Copy out the passage about Dharavi below word for word, in full.
──────── PASSAGE SHOWN ────────
Dharavi’s story is one of always pushing back further the boundaries of the slum. Go to Koliwada, its oldest settlement, and ask. Residents will say this is a 400-year-old village and not a slum; the slum, they will inform you, is on the other side of Dharavi Main Road.
On the other side of that road you will find a scattering of overgrown municipal chawls. Those tenants, who have been renting their apartments from the government for decades, will point to their neighbours who live in structures that look exactly like theirs and insist that those are the slums, not their homes.
Their neighbours in turn will say that their houses are better than many middle-class houses in other parts of the city, and will point to their flat-screen TV and internet-wired computers to support their argument.
They will direct you to the 13th Compound, where the recycling industry is located. That’s probably where the slum is – at least it looks and feels more like one.
Yet in 13th Compound people will say that this is an industrial area, not quite a slum, and perhaps those huts over there – gesturing to the edge of the settlement – are what you’re looking for. You may finally see lines of recognisable shack-like structures.
That is the place where you might spot a little girl walking on a huge waterpipe next to what seems to be her home. The girl may inform you that the redevelopment project is a threat, not an opportunity, if she can’t prove she has been living here long enough.
──────── INFORMATION SHOWN ────────
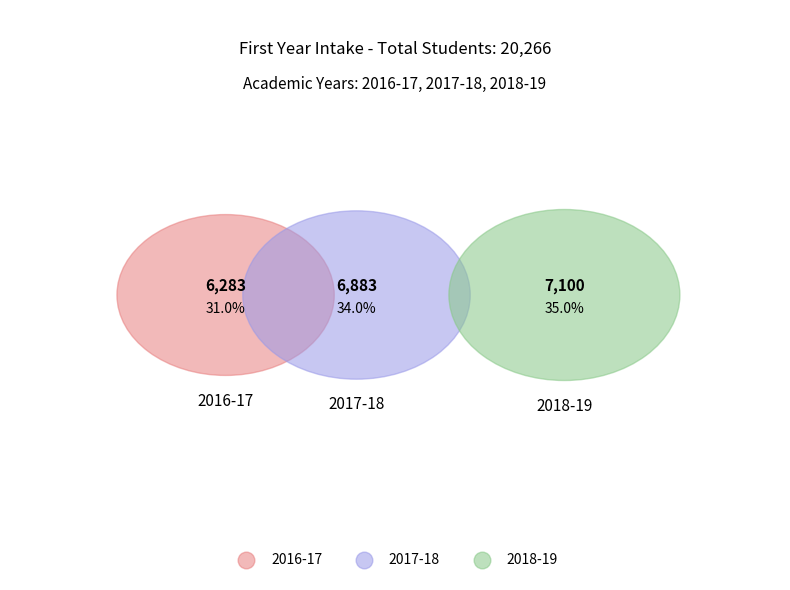

To the nearest percent, what is the difference between the largest and smallest slice percentages?

4%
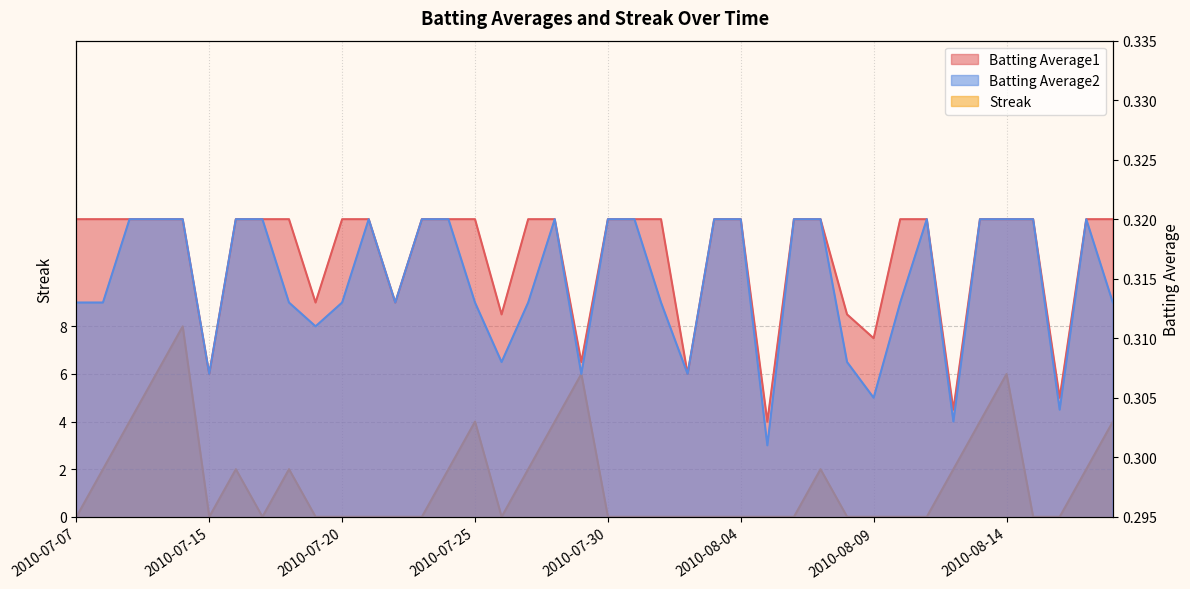

Which label corresponds to the smallest value in the chart?

2010-07-07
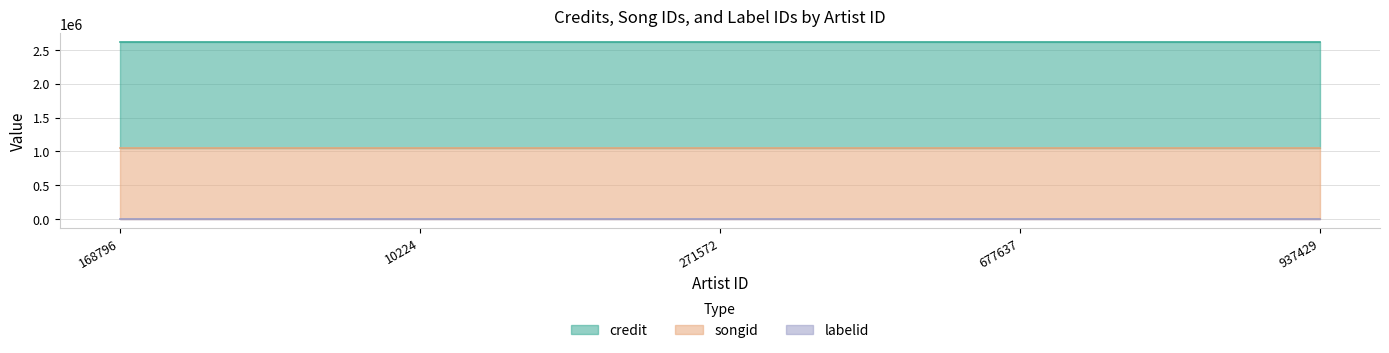

Rank the series by their average value, from highest to lowest.

credit, songid, labelid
────────
*EXERCISE RESPONSE*:
Dharavi’s story is one of always pushing back further the boundaries of the slum. Go to Koliwada, its oldest settlement, and ask. Residents will say this is a 400-year-old village and not a slum; the slum, they will inform you, is on the other side of Dharavi Main Road.
On the other side of that road you will find a scattering of overgrown municipal chawls. Those tenants, who have been renting their apartments from the government for decades, will point to their neighbours who live in structures that look exactly like theirs and insist that those are the slums, not their homes.
Their neighbours in turn will say that their houses are better than many middle-class houses in other parts of the city, and will point to their flat-screen TV and internet-wired computers to support their argument.
They will direct you to the 13th Compound, where the recycling industry is located. That’s probably where the slum is – at least it looks and feels more like one.
Yet in 13th Compound people will say that this is an industrial area, not quite a slum, and perhaps those huts over there – gesturing to the edge of the settlement – are what you’re looking for. You may finally see lines of recognisable shack-like structures.
That is the place where you might spot a little girl walking on a huge waterpipe next to what seems to be her home. The girl may inform you that the redevelopment project is a threat, not an opportunity, if she can’t prove she has been living here long enough.